In recent years, many studies investigated biophysical models to predict TAT-related biological effects (from in vitro cell survival, to in vivo tumour control and healthy tissue toxicity) based on dosimetric quantities, but only a few of these studies used microdosimetric analyses. Moreover, the models investigated in these studies are based on very simple scenarios, e.g. one cell type and homogeneous alpha distributions. Thus, they usually fail to predict the biological outcome of more complicated (realistic) scenarios.
As TAT is gaining a lot of interest and more candidate radionuclides, vectors and (pre)clinical applications come into the scene, there is an important need to further elaborate models that are more representative for the realistic TAT applications. The research of this PhD will focus on investigating how microdosimetric quantities can be correlated with the biological response associated to TAT.
Specific TAT scenarios can be identified in which the heterogeneous exposure situations, as mentioned in the introduction, could occur and that need investigation, such as e.g.:
Internalization of the radionuclide in the cell: e.g. receptor agonist vs. antagonist peptides. Especially the agonists can also be internalized by the cell, thus alpha particles can also be emitted directly from the cell cytoplasm or other specific cell substructures.
The choice of isotope, e.g. Bi-213 and Ac-225. Different isotopes will have different decay chains. Some of them can produce alpha-emitting daughters, which will have different biokinetics than the parent nuclide.

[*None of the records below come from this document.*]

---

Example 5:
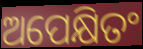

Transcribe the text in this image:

ଅପେକ୍ଷିତଂ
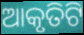
ଆକୃତିଟି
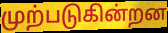
முற்படுகின்றன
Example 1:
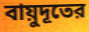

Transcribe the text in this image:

বায়ুদূতের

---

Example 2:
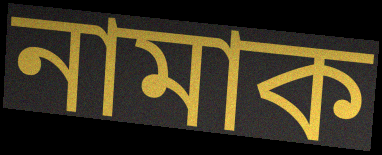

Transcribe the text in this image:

নামাক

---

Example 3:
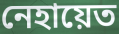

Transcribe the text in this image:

নেহায়েত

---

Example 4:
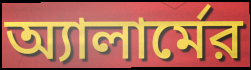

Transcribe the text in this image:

অ্যালার্মের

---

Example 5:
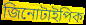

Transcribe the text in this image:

জিনোটাইপিক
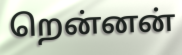
றென்னன்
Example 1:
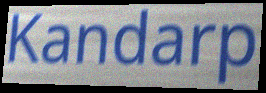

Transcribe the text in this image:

Kandarp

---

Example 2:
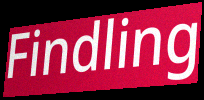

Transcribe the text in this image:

Findling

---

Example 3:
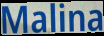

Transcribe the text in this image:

Malina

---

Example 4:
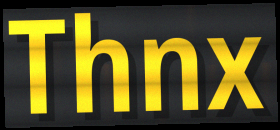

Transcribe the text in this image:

Thnx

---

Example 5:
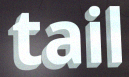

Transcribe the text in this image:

tail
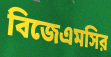
বিজেএমসির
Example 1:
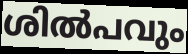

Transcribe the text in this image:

ശിൽപവും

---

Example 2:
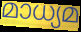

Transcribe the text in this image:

മാധ്യമ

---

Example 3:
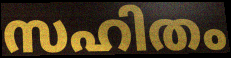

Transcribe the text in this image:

സഹിതം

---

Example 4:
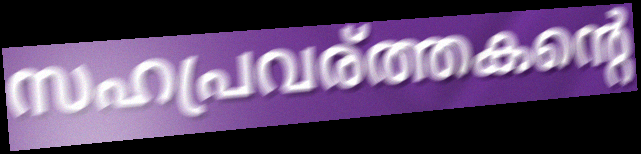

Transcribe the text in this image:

സഹപ്രവര്ത്തകന്റെ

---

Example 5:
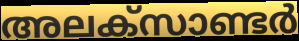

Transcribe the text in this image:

അലക്സാണ്ടർ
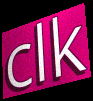
clk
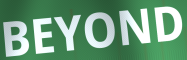
BEYOND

The high energy of the alpha decay compromises the stability of the chemical bound with the vector. In such situation the alpha-emitter will not target tumour cells. The radiolysis process by the high dose rates within the radiolabeled peptide solution needs further investigation to improve methods for protecting both the peptide and the chelator.

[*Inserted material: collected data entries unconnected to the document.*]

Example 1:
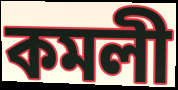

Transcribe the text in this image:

কমলী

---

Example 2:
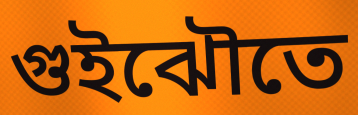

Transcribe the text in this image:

গুইঝৌতে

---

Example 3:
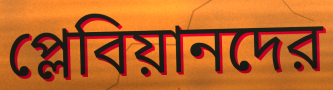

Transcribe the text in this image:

প্লেবিয়ানদের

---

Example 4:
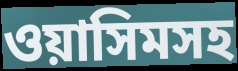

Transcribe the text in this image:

ওয়াসিমসহ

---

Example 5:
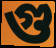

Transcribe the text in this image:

গু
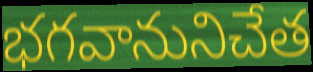
భగవానునిచేత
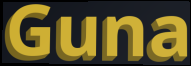
Guna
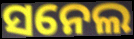
ସନେଲ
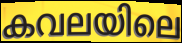
കവലയിലെ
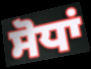
ਸੋਧਾਂ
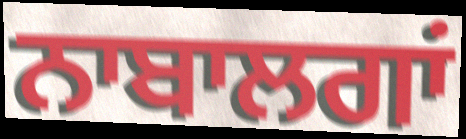
ਨਾਬਾਲਗਾਂ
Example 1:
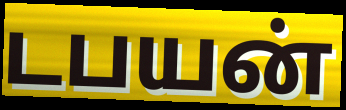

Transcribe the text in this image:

டபயன்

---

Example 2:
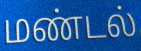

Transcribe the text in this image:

மண்டல்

It is needed to investigate how this heterogeneous exposure configuration affects the biological response (such as cell survival, DNA damage, and oxidative stress) and how a biophysical model based on microdosimetry can help to assess this quantitatively for a range of more relevant scenarios. Dosimetry models need to be developed that link the microdosimetry to small scale dosimetry for in vitro and in vivo irradiation experiments.
The different steps within the research are:
Defining the TAT scenarios, which will set the parameters that influence the models;
Radiobiological experiments with cancer cell lines, including colony survival assays to determine RBE, assessing the number of DNA double strand breaks (DSB) and total cellular amount of reactive oxygen species (ROS) formed;
The calculation of DNA damage with the Monte Carlo code GEANT4-DNA;
The calculation of microdosimetric spectra with Monte Carlo codes (GEANT4-DNA or others).

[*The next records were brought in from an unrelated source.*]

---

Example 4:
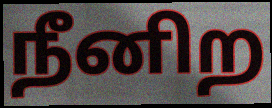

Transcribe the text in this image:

நீனிற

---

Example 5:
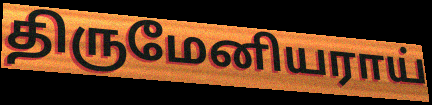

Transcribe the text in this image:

திருமேனியராய்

GEANT4-DNA is a MC code used for modelling biological entities, in which physics models are available in liquid water. It can be used to calculate the absorbed dose (macrodosimetry), the microscopic pattern of the energy deposition (microdosimetry) and cluster size distributions (number of ionizations) in a DNA segment. Data calculated in step 3 will be validated against data obtained in step 2.
The final objective would be to develop a model that predicts biological response (obtained from step 2 and 3) from microdosimetric quantities (obtained from step 4) suitable for different source-geometry scenario's. For each exposure scenario both the biological tests and the microdosimetry will be performed. So if the model is robust enough (i.e. it involves many parameters that are relevant for describing the biological + physical conditions of the scenario), it is hypothesised that it could be applied not only to simple scenarios but also to more complex scenarios (in-vitro and to be investigated also in-vivo).